** Materials provided follows **

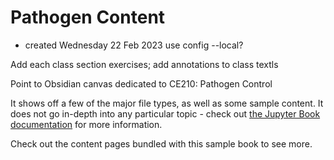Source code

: # Pathogen Content
- created Wednesday 22 Feb 2023
use config --local? 


Add each class section exercises; add annotations to class textls


Point to Obsidian canvas dedicated to CE210: Pathogen Control

It shows off a few of the major file types, as well as some sample content.
It does not go in-depth into any particular topic - check out [the Jupyter Book documentation](https://jupyterbook.org) for more information.

Check out the content pages bundled with this sample book to see more.

```{tableofcontents}
```
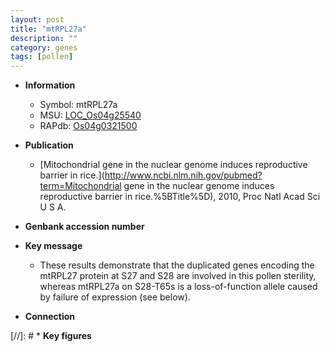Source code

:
 ```yaml
---
layout: post
title: "mtRPL27a"
description: ""
category: genes
tags: [pollen]
---
```


* **Information**  
    + Symbol: mtRPL27a  
    + MSU: [LOC_Os04g25540](http://rice.uga.edu/cgi-bin/ORF_infopage.cgi?orf=LOC_Os04g25540)  
    + RAPdb: [Os04g0321500](https://rapdb.dna.affrc.go.jp/locus/?name=Os04g0321500)  

* **Publication**  
    + [Mitochondrial gene in the nuclear genome induces reproductive barrier in rice.](http://www.ncbi.nlm.nih.gov/pubmed?term=Mitochondrial gene in the nuclear genome induces reproductive barrier in rice.%5BTitle%5D), 2010, Proc Natl Acad Sci U S A.

* **Genbank accession number**  

* **Key message**  
    + These results demonstrate that the duplicated genes encoding the mtRPL27 protein at S27 and S28 are involved in this pollen sterility, whereas mtRPL27a on S28-T65s is a loss-of-function allele caused by failure of expression (see below).

* **Connection**  

[//]: # * **Key figures**  


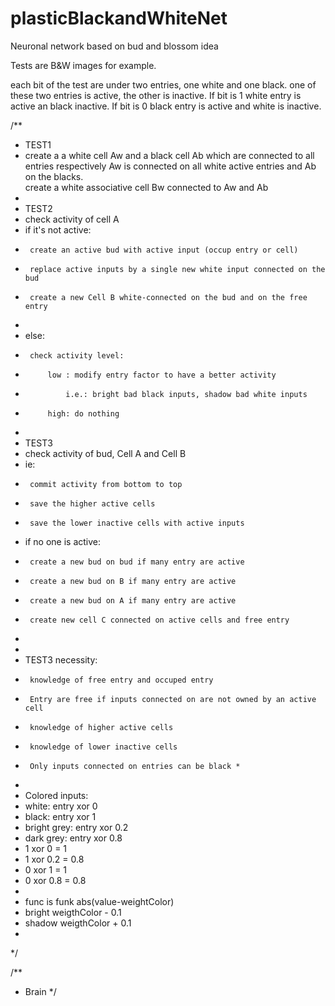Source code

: plasticBlackandWhiteNet
=======================

Neuronal network based on bud and blossom idea

Tests are B&W images for example.

each bit of the test are under two entries, one white and one black.
one of these two entries is active, the other is inactive.
If bit is 1 white entry is active an black inactive.
If bit is 0 black entry is active and white is inactive.

/**
 *  TEST1
 *  create a a white cell Aw and a black cell Ab which are connected to all entries
	respectively Aw is connected on all white active entries and Ab on the blacks.	
	create a white associative cell Bw connected to Aw and Ab
 *
 *  TEST2
 *  check activity of cell A
 *  if it's not active:
 *      create an active bud with active input (occup entry or cell)
 *      replace active inputs by a single new white input connected on the bud
 *      create a new Cell B white-connected on the bud and on the free entry
 *
 *  else:
 *      check activity level:
 *          low : modify entry factor to have a better activity
 *              i.e.: bright bad black inputs, shadow bad white inputs
 *          high: do nothing
 *
 *  TEST3
 *  check activity of bud, Cell A and Cell B
 *  ie:
 *      commit activity from bottom to top
 *      save the higher active cells
 *      save the lower inactive cells with active inputs
 *  if no one is active:
 *      create a new bud on bud if many entry are active
 *      create a new bud on B if many entry are active
 *      create a new bud on A if many entry are active
 *      create new cell C connected on active cells and free entry
 *
 *
 *  TEST3 necessity:
 *      knowledge of free entry and occuped entry
 *      Entry are free if inputs connected on are not owned by an active cell
 *      knowledge of higher active cells
 *      knowledge of lower inactive cells
 *      Only inputs connected on entries can be black *

 *
 *  Colored inputs:
 *  white:        entry xor 0
 *  black:        entry xor 1
 *  bright grey:  entry xor 0.2
 *  dark grey:    entry xor 0.8
 *  1 xor 0 = 1
 *  1 xor 0.2 = 0.8
 *  0 xor 1 = 1
 *  0 xor 0.8 = 0.8
 *
 *  func is funk abs(value-weightColor)
 *  bright weigthColor - 0.1
 *  shadow weigthColor + 0.1
 *
 */

/**
* Brain
*/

** End of Materials provided **

● Exercise:
Only the number is wanted: how many lines in the entries above contain the word "activity"?

● Exercise response:
5